■ PROVIDED RECORDS
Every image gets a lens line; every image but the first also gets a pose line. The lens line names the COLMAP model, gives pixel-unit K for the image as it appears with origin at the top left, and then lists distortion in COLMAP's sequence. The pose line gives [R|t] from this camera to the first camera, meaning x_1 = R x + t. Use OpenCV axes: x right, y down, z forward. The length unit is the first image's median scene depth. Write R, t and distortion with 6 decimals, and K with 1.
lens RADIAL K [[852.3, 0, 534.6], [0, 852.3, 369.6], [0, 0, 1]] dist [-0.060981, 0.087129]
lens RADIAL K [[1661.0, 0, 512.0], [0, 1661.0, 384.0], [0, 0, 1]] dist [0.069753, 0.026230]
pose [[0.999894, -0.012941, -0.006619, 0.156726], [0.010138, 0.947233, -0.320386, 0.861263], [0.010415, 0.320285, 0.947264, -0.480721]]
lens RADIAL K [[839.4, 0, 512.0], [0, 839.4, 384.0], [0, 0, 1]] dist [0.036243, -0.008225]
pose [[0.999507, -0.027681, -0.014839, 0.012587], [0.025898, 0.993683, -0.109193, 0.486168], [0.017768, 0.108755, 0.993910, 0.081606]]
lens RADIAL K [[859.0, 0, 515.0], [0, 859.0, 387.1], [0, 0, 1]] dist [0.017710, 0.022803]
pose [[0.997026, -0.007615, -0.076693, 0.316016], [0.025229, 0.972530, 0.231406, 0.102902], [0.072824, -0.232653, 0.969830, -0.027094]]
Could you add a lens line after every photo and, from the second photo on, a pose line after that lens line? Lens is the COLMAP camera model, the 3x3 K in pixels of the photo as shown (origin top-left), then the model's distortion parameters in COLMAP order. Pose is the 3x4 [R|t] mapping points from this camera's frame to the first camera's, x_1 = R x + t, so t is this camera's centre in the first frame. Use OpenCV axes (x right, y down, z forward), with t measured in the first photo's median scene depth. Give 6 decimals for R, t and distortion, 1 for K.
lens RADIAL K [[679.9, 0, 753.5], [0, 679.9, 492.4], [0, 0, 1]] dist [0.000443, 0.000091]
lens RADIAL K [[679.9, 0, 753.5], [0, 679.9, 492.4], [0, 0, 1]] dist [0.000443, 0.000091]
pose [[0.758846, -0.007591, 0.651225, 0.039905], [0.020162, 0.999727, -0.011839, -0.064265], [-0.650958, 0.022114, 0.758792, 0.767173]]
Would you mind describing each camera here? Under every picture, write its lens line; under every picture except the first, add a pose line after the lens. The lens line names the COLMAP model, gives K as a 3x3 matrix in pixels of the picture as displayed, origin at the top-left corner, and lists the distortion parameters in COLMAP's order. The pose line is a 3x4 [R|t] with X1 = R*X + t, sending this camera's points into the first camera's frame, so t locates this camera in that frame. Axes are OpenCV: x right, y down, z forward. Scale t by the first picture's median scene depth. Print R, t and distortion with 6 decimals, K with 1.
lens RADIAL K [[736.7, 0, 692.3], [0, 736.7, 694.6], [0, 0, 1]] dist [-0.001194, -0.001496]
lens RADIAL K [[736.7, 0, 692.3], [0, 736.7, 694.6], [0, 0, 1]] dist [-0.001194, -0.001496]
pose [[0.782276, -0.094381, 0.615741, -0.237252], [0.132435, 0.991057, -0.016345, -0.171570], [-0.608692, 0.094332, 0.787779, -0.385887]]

■ WHAT YOU HAVE TO DO
Working from the material above, reproduce it in full and unchanged.

■ ANSWER TO THIS PROBLEM
Every image gets a lens line; every image but the first also gets a pose line. The lens line names the COLMAP model, gives pixel-unit K for the image as it appears with origin at the top left, and then lists distortion in COLMAP's sequence. The pose line gives [R|t] from this camera to the first camera, meaning x_1 = R x + t. Use OpenCV axes: x right, y down, z forward. The length unit is the first image's median scene depth. Write R, t and distortion with 6 decimals, and K with 1.
lens RADIAL K [[852.3, 0, 534.6], [0, 852.3, 369.6], [0, 0, 1]] dist [-0.060981, 0.087129]
lens RADIAL K [[1661.0, 0, 512.0], [0, 1661.0, 384.0], [0, 0, 1]] dist [0.069753, 0.026230]
pose [[0.999894, -0.012941, -0.006619, 0.156726], [0.010138, 0.947233, -0.320386, 0.861263], [0.010415, 0.320285, 0.947264, -0.480721]]
lens RADIAL K [[839.4, 0, 512.0], [0, 839.4, 384.0], [0, 0, 1]] dist [0.036243, -0.008225]
pose [[0.999507, -0.027681, -0.014839, 0.012587], [0.025898, 0.993683, -0.109193, 0.486168], [0.017768, 0.108755, 0.993910, 0.081606]]
lens RADIAL K [[859.0, 0, 515.0], [0, 859.0, 387.1], [0, 0, 1]] dist [0.017710, 0.022803]
pose [[0.997026, -0.007615, -0.076693, 0.316016], [0.025229, 0.972530, 0.231406, 0.102902], [0.072824, -0.232653, 0.969830, -0.027094]]
Could you add a lens line after every photo and, from the second photo on, a pose line after that lens line? Lens is the COLMAP camera model, the 3x3 K in pixels of the photo as shown (origin top-left), then the model's distortion parameters in COLMAP order. Pose is the 3x4 [R|t] mapping points from this camera's frame to the first camera's, x_1 = R x + t, so t is this camera's centre in the first frame. Use OpenCV axes (x right, y down, z forward), with t measured in the first photo's median scene depth. Give 6 decimals for R, t and distortion, 1 for K.
lens RADIAL K [[679.9, 0, 753.5], [0, 679.9, 492.4], [0, 0, 1]] dist [0.000443, 0.000091]
lens RADIAL K [[679.9, 0, 753.5], [0, 679.9, 492.4], [0, 0, 1]] dist [0.000443, 0.000091]
pose [[0.758846, -0.007591, 0.651225, 0.039905], [0.020162, 0.999727, -0.011839, -0.064265], [-0.650958, 0.022114, 0.758792, 0.767173]]
Would you mind describing each camera here? Under every picture, write its lens line; under every picture except the first, add a pose line after the lens. The lens line names the COLMAP model, gives K as a 3x3 matrix in pixels of the picture as displayed, origin at the top-left corner, and lists the distortion parameters in COLMAP's order. The pose line is a 3x4 [R|t] with X1 = R*X + t, sending this camera's points into the first camera's frame, so t locates this camera in that frame. Axes are OpenCV: x right, y down, z forward. Scale t by the first picture's median scene depth. Print R, t and distortion with 6 decimals, K with 1.
lens RADIAL K [[736.7, 0, 692.3], [0, 736.7, 694.6], [0, 0, 1]] dist [-0.001194, -0.001496]
lens RADIAL K [[736.7, 0, 692.3], [0, 736.7, 694.6], [0, 0, 1]] dist [-0.001194, -0.001496]
pose [[0.782276, -0.094381, 0.615741, -0.237252], [0.132435, 0.991057, -0.016345, -0.171570], [-0.608692, 0.094332, 0.787779, -0.385887]]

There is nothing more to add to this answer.